Legal case retrieval, which aims to find relevant cases for a query case, plays a core role in the intelligent legal system. Despite the success that pre-training has achieved in ad-hoc retrieval tasks, effective pre-training strategies for legal case retrieval remain to be explored. Compared with general documents, legal case documents are typically long text sequences with intrinsic logical structures. However, most existing language models have difficulty understanding the long-distance dependencies between different structures. Moreover, in contrast to the general retrieval, the relevance in the legal domain is sensitive to key legal elements. Even subtle differences in key legal elements can significantly affect the judgement of relevance.

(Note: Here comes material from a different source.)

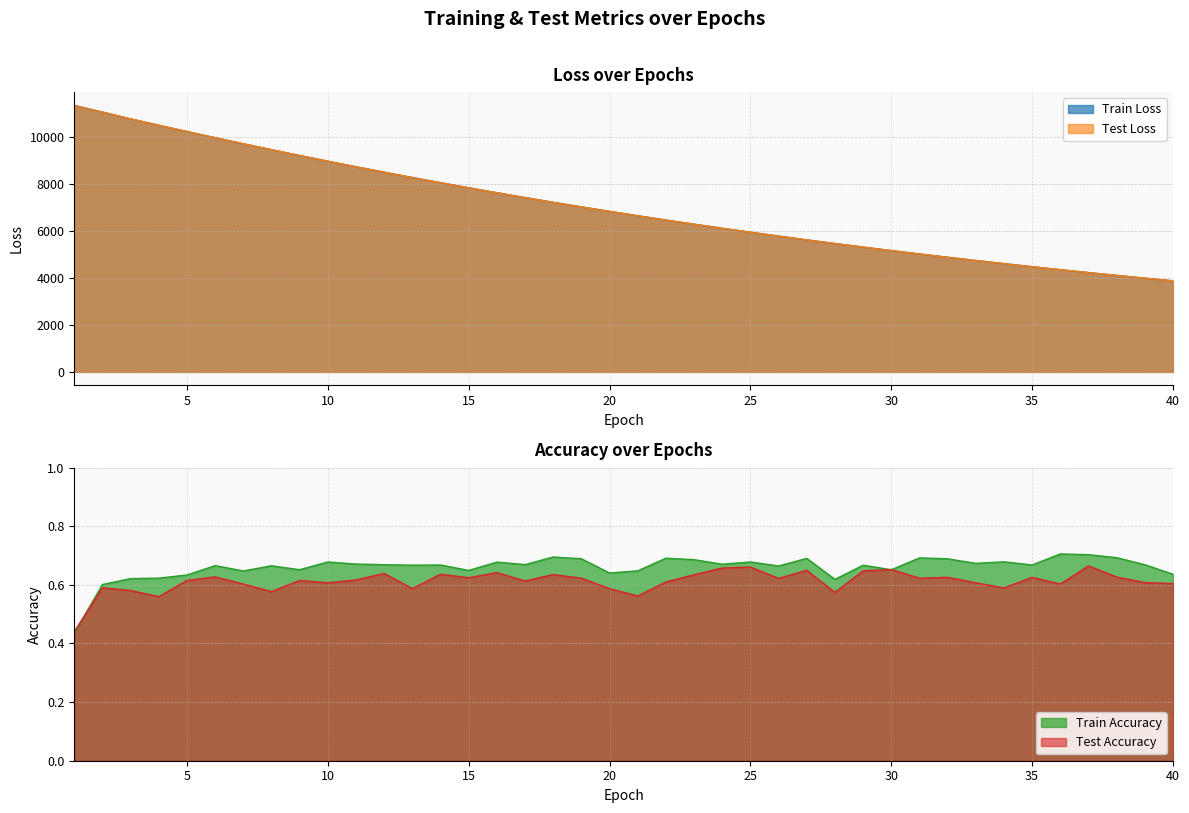

What is the maximum value shown in the chart?

11331.3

However, existing pre-trained language models designed for general purposes have not been equipped to handle legal elements. To address these issues, in this paper, we propose SAILER, a new Structure-Aware pre-traIned language model for LEgal case Retrieval. It is highlighted in the following three aspects: (1) SAILER fully utilizes the structural information contained in legal case documents and pays more attention to key legal elements, similar to how legal experts browse legal case documents. (2) SAILER employs an asymmetric encoder-decoder architecture to integrate several different pre-training objectives. In this way, rich semantic information across tasks is encoded into dense vectors. (3) SAILER has powerful discriminative ability, even without any legal annotation data. It can distinguish legal cases with different charges accurately. Extensive experiments over publicly available legal benchmarks demonstrate that our approach can significantly outperform previous state-of-the-art methods in legal case retrieval.
Paper Structure (28 sections, 9 equations, 5 figures, 7 tables)

This paper contains 28 sections, 9 equations, 5 figures, 7 tables.

Figures (5)

  • Figure 1: Illustration of the legal case structure. The left case is from the United States (Case Law System) and the right case is from China (Statute Law System). The standard legal case documents can be organized into five parts: Procedure, Fact, Reasoning, Decision, and Tail.
  • Figure 2: The process of writing a legal document. The process of searching for relevant cases occurs after Fact are obtained. There is significant legal knowledge of judges in the Reasoning and Decision sections.
  • Figure 3: The model design for SAILER, which consists of a deep encoder and two shallow decoders. The Reasoning and Decision section are aggressively masked, joined with the Fact embedding to reconstruct the key legal elements and the judgment results.
  • Figure 4: Comparison of attention weight visualization for SEED and SAILER. A darker color means a higher attention.
  • Figure 5: The t-SNE plot of legal cases.